Review: Free Fire

9th April 2017

Free Fire is a welcome return to form for Brighton-based filmmaker Ben Wheatley following last year’s somewhat divisive High Rise. Yet while marking a seeming return to form in terms of quality of filmmaking, Free Fire proves to have a refreshing sense of difference to the rest of his filmography which in turn allows us to essentially have the best of Ben Wheatley’s directorial traits while still exploring new ground.

Free Fire features an ensemble cast compromised of British mainstays and rising talents (Cillian Murphy, Michael Smiley, Sam Riley & Jack Reynor) with a couple of high profile international movie stars thrown in as well (Academy Award winner Brie Larson, Sharlto Copley and Armie Hammer). Shot in Brighton on one location, the story concerns a weapons deal gone bad in 1970s Boston, USA, when a couple misunderstandings, grievances and overinflated egos causes an all-out fight for the lives of both sides of the deal. In the standard Wheatley fashion, it’s darkly funny, visually arresting and extremely violent.

What stands Free Fire out from the rest of Wheatley’s films is that it doesn’t feel like it’s attempting to ape a particular genre of film from the 70s, instead giving us a much more fluid post-modern style that clearly feels influenced by other forms of genre cinema yet doesn’t actively try to pin it down to one particular film or movement. Instead the film seems to just be a celebration of a simplified idea of what 70s filmmaking principles are, in that it’s a pulpy, funny and no-moment-wasted action film that one could watch as being the B picture of a double feature.

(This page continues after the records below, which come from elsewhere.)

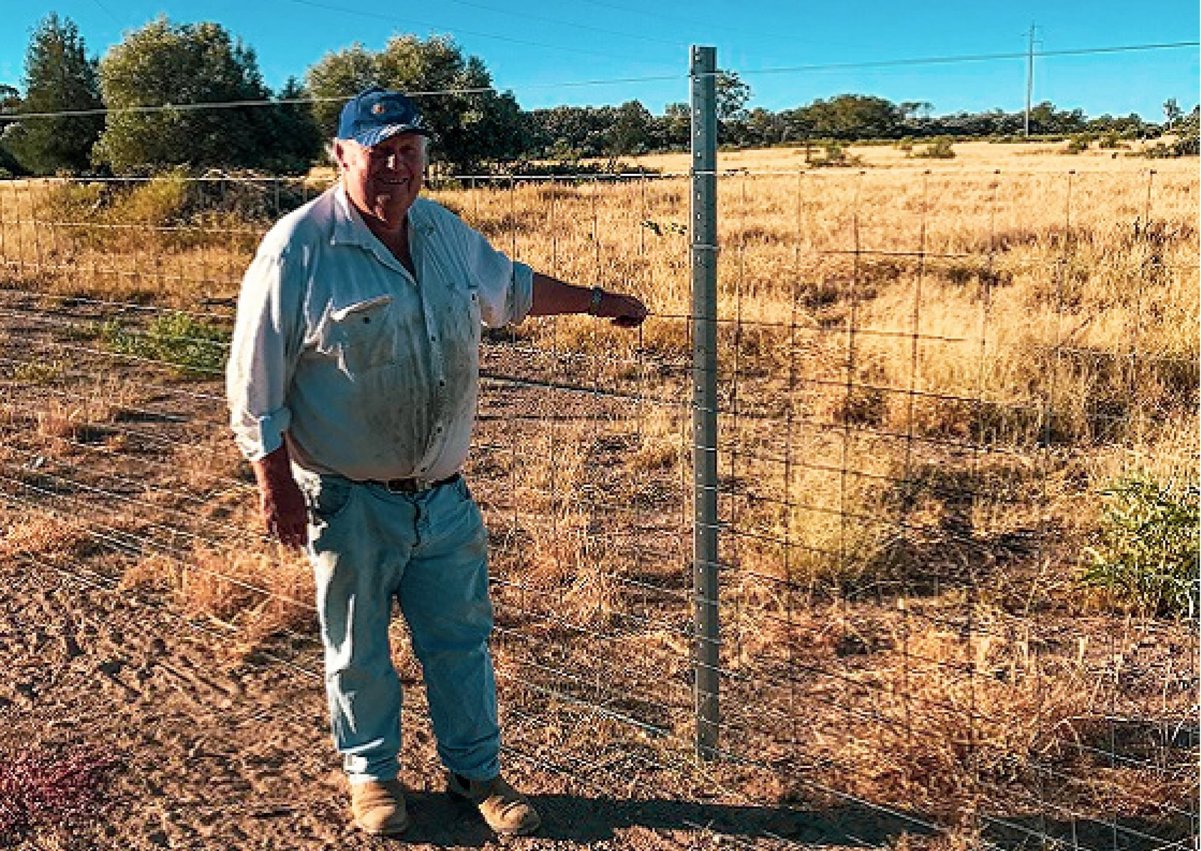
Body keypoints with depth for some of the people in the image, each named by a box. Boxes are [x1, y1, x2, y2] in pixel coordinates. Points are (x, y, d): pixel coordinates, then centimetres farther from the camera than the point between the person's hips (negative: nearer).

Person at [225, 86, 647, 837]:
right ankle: (373, 772, 35)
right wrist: (276, 484, -12)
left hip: (445, 493, 5)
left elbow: (512, 287, 25)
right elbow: (255, 380, -11)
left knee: (461, 638, 14)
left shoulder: (447, 232, 5)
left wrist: (595, 300, 29)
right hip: (351, 501, -5)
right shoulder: (299, 247, -13)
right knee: (359, 648, 12)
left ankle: (476, 770, 33)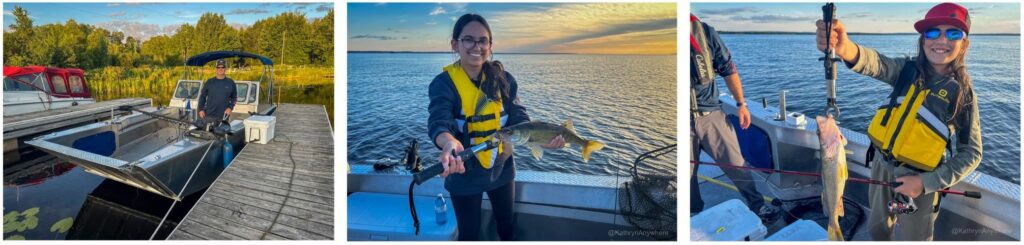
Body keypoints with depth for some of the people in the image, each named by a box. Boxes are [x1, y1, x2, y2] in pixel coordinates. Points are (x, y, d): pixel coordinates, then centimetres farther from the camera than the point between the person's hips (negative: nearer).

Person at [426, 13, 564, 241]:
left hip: (501, 169, 3)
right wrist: (450, 143, -56)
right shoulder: (444, 83, -17)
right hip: (465, 174, -3)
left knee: (507, 225, 22)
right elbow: (439, 121, -32)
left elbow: (518, 117, -8)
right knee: (469, 233, 14)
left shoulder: (503, 79, -6)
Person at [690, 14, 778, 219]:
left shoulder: (705, 32, -4)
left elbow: (728, 69, 6)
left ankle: (756, 204, 27)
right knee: (687, 173, 10)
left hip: (710, 113, 1)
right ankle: (694, 215, 32)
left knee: (735, 163, 7)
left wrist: (741, 104, 10)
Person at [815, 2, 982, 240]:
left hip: (918, 179, -2)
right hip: (882, 165, 3)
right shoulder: (908, 69, -6)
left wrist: (926, 183, -20)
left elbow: (971, 153, -8)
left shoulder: (962, 93, -11)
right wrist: (846, 48, -54)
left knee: (913, 237, 13)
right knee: (877, 228, 22)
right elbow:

Curiously, the aspects that intrigued me the most was how Wheatley was able to use film form to deceive the audience into feeling just as tense and confused as the characters are feeling in the gun fight. Despite having ample opportunity and even motive, we never once see a proper wide shot of the area in which the film is taking place, confusing the audience on the perspective of where characters are in relation to each other and just generally throwing all standard sense of spatial awareness of the performance space out the window. Furthermore, the film’s gunshots are loud. Like, really loud. The sound mix should take front and centre applause for really making us feel like we’re in and amongst the carnage. These are interesting techniques being applied to the film yet one can’t help but wonder if people will take those exact techniques as negatives to use against the film.

Performance-wise everyone offers up serviceable realisation of the characters, but truthfully there’s not a great deal that the script demands of the actors. The screenplay, co-written by Wheatley and his illusive yet ever present writing partner and wife Amy Jump is the real shining achievement of Free Fire, pulling together a group of funny and rich characters that manage to leave their mark and identity on the viewer right before the bullets start flying, by which then all character development moving forward is strictly limited to “Do I take cover there? If I turn left will it kill me?” levels of basic survival and nothing else. It’s a risky move but fortunately the lack of plunging depth in its characters is more than made up with the punchy and numerous jokes and sight gags, which never feel out of tone or unearned by the film.

Overall Free Fire works because it’s an unpretentious film that tells the story it wants to in a way that’s subtly engaging and crowd pleasing at the same time. It comes as no surprise that Martin Scorcese is credited as an executive producer on the film because it’s very apparent that a younger and more joyous him would make a film such as this: an acton packed, well made film with great characters that you’ll still be discussing on the bus home.